What's Bothering You?

I’m contemplating going over to the gas station next door to pick up some spicy chicken tenders.
Not me almost writing the name of the local gas station because I forgot where I was typing, lol.

Also, I wish there was a different manager working today but the other two managers are either off, or out with COVID (her boyfriend has it and she tested positive, as well).

I am contemplating asking my friend if she’s feeling better, as well. She was upset a few days ago and I’m just wondering if she’s okay. I might ask sometime today. I don’t know what’s stopping me.
 
How on earth can someone that’s 15 years old be so much more mature than most 16+ and even adults at my job and in general? People think I’m anti-minor, but I’m anti-people who goof off and don’t do their job. Don’t get me wrong, it’s absolutely okay to have fun at work so long as the work is getting done. However, the kind of fun they are having is giving temporary tattoos in the dining room while there are customers seated. They’ll be sitting down ignoring guests and talking very, very loudly. This isn’t okay. And their work isn’t getting done by them. We got held up one hour a few nights ago because a girl wouldn’t clean her own section.
 
i hate when my emotions fluctuate so rapidly or try to come out at the same time. like when I'm feeling down bc I'm tired and honestly not prepared for the day but I also feel overwhelmingly happy because I'm playing with Miko while lying here. it's so exhausting.

also hate when there's something I want to do and my OCD fixates on it forever. I've been thinking about getting a new 3DSXL for the last few days and I can't stop, even though I know I have to wait for the game store to have one in stock that I want. it's like when I need to go somewhere and I end up getting ready 3 hours early and then I sit around and do nothing for 3 hours waiting to leave.
 
Yesterday my brother and his friend were talking about LGBTQ+ stuff and was getting a lot of information wrong (like saying that it's 'popular' and that half of the population was a part of it), so I corrected them. "Wait, so only 11% of the population are mistakes and not 50%?" My brother said.

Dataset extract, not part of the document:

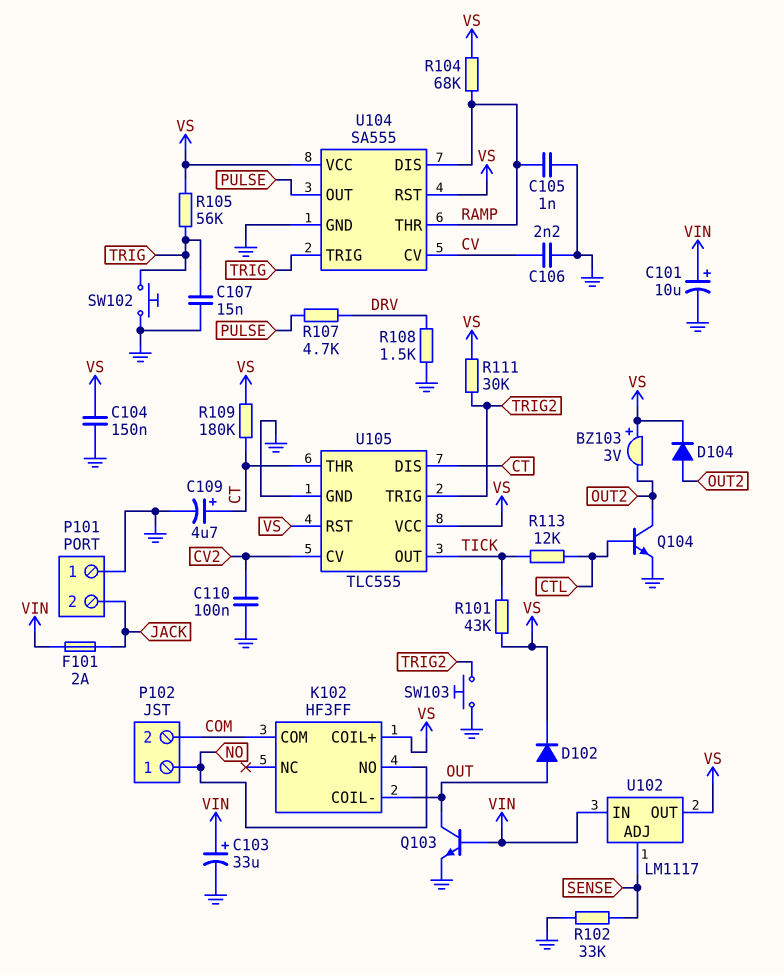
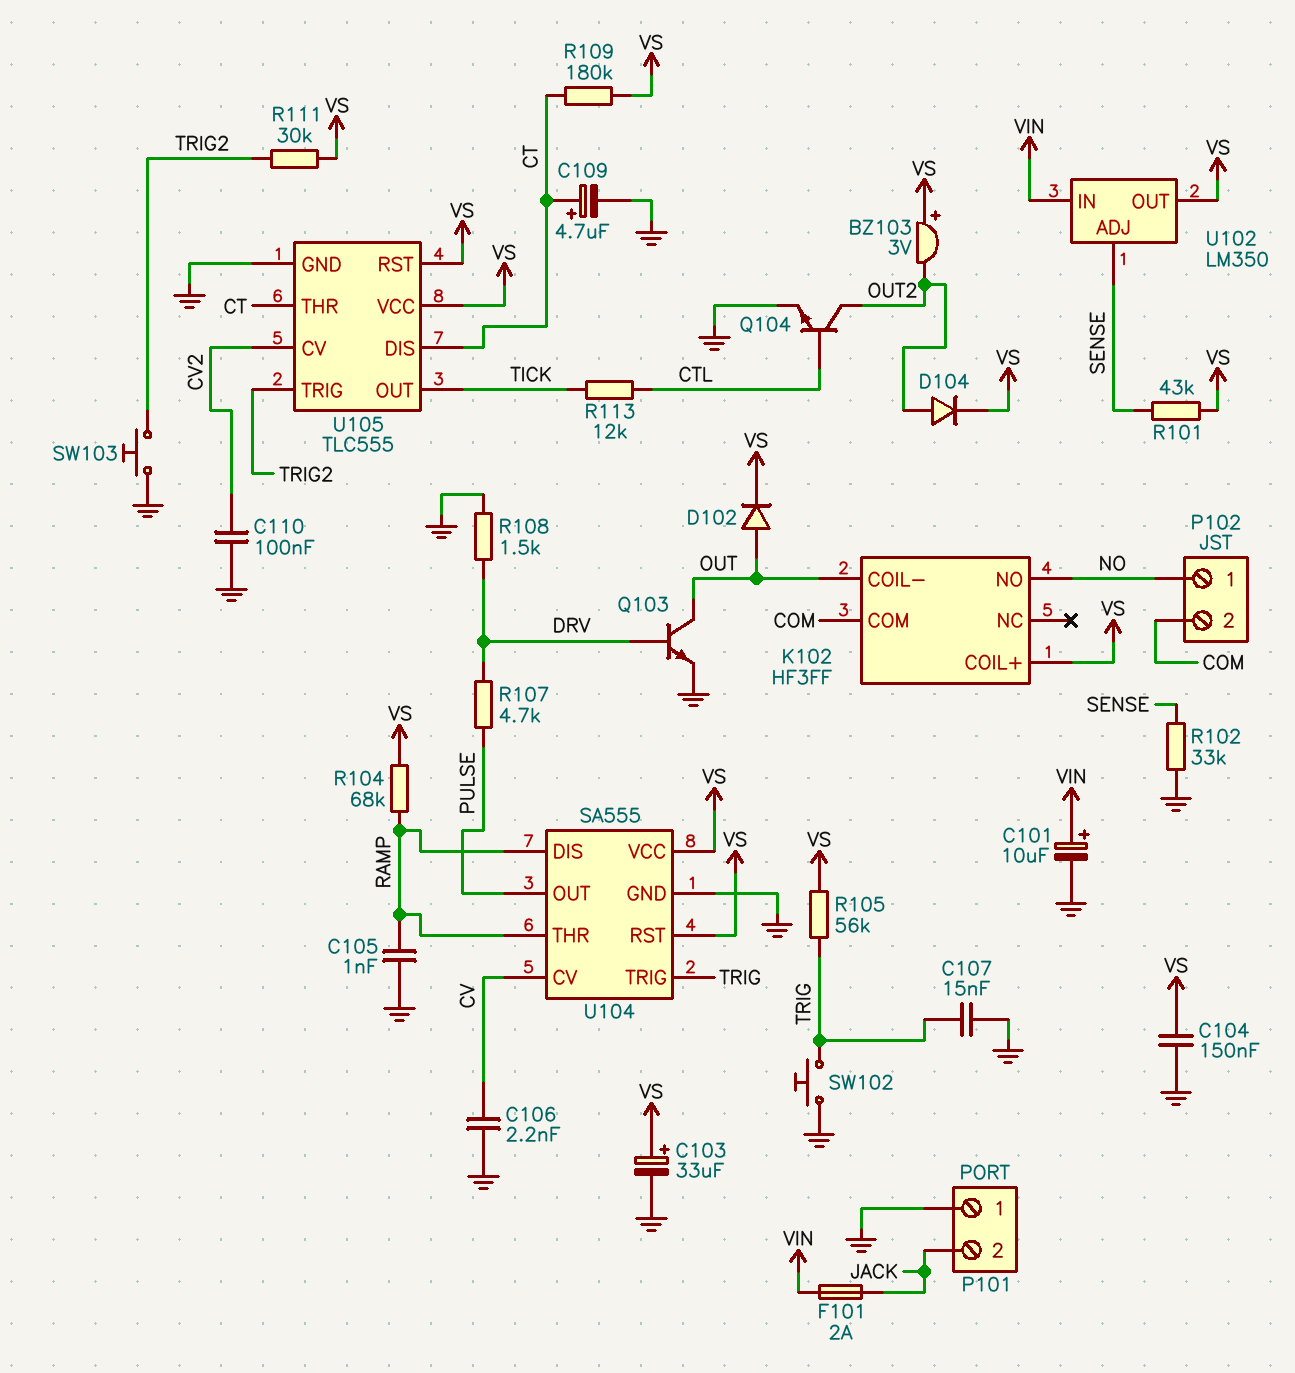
C103: 33uF (plus VIN, minus GND) -> 33uF (plus VS, minus GND)
Q103: NPN (B VIN, C OUT, E GND) -> NPN (B DRV, C OUT, E GND)
R101: 43k (TICK, VS) -> 43k (SENSE, VS)
U102: LM1117 -> LM350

I got mad and asked him not to refer to LGBTQ+ people as mistakes, in which he responds with: "I can call them whatever I want, and I say that they're mistakes!"

My brother was also touching my feet and my face when I was trying to sleep last night. His friend was there and he asked what my brother was doing, apparently he was just "trying to wake me up". Yeah, right. It felt really weird and I was uncomfortable with what my brother was doing.
 
Just a couple of irl stuff that annoyed me. I don't like how I can be happy one day and be so down the next. I hate myself sometimes.

Please don't reply to this. Thanks.
 
This dude really is a fool, like I get you want to keep the server clean from spam and such but your FAQ about that one thing absolutely sucks and what does it matter if someone ask about it, smh.
 
One of my clients is in the hospital and I'm sitting in the ER with another one right now. Also just exhausted from poor sleep from allergies and I haven't gotten the chance to eat yet.
 
idk I just feel agitated and anxious about everything, I feel pathetic.

also messaged a few friends earlier and neither of them replied to me so 🙃🙃🙃 that's cool. hate when I try really hard to be friends w someone and I don't hear anything back for forever with no explanation upon their return.
 
I hate my brother. I don't hate him enough to the point where I want him dead, but honestly I just wanna avoid him for the rest of my life. Lately I feel like he's finding ways to intentionally hurt me. He finds out that I'm insecure about my weight, and what does he do? He calls me fat every single day. Today he spiced it up by calling me a fat piece of ****. It really hurt me, which I'm almost convinced is his intention.

It's so stupid. All he has to do to set me off is annoy me or bother me. And it works, because it's small and petty stuff that just gets me lectured when I tell my parents about it. I ****ing hate my brother. Times like this I just wanna teach him a lesson . . . Especially violently, because I feel that it's the only way he'll stop. I wanna smack him in the face right now. I hate him so much.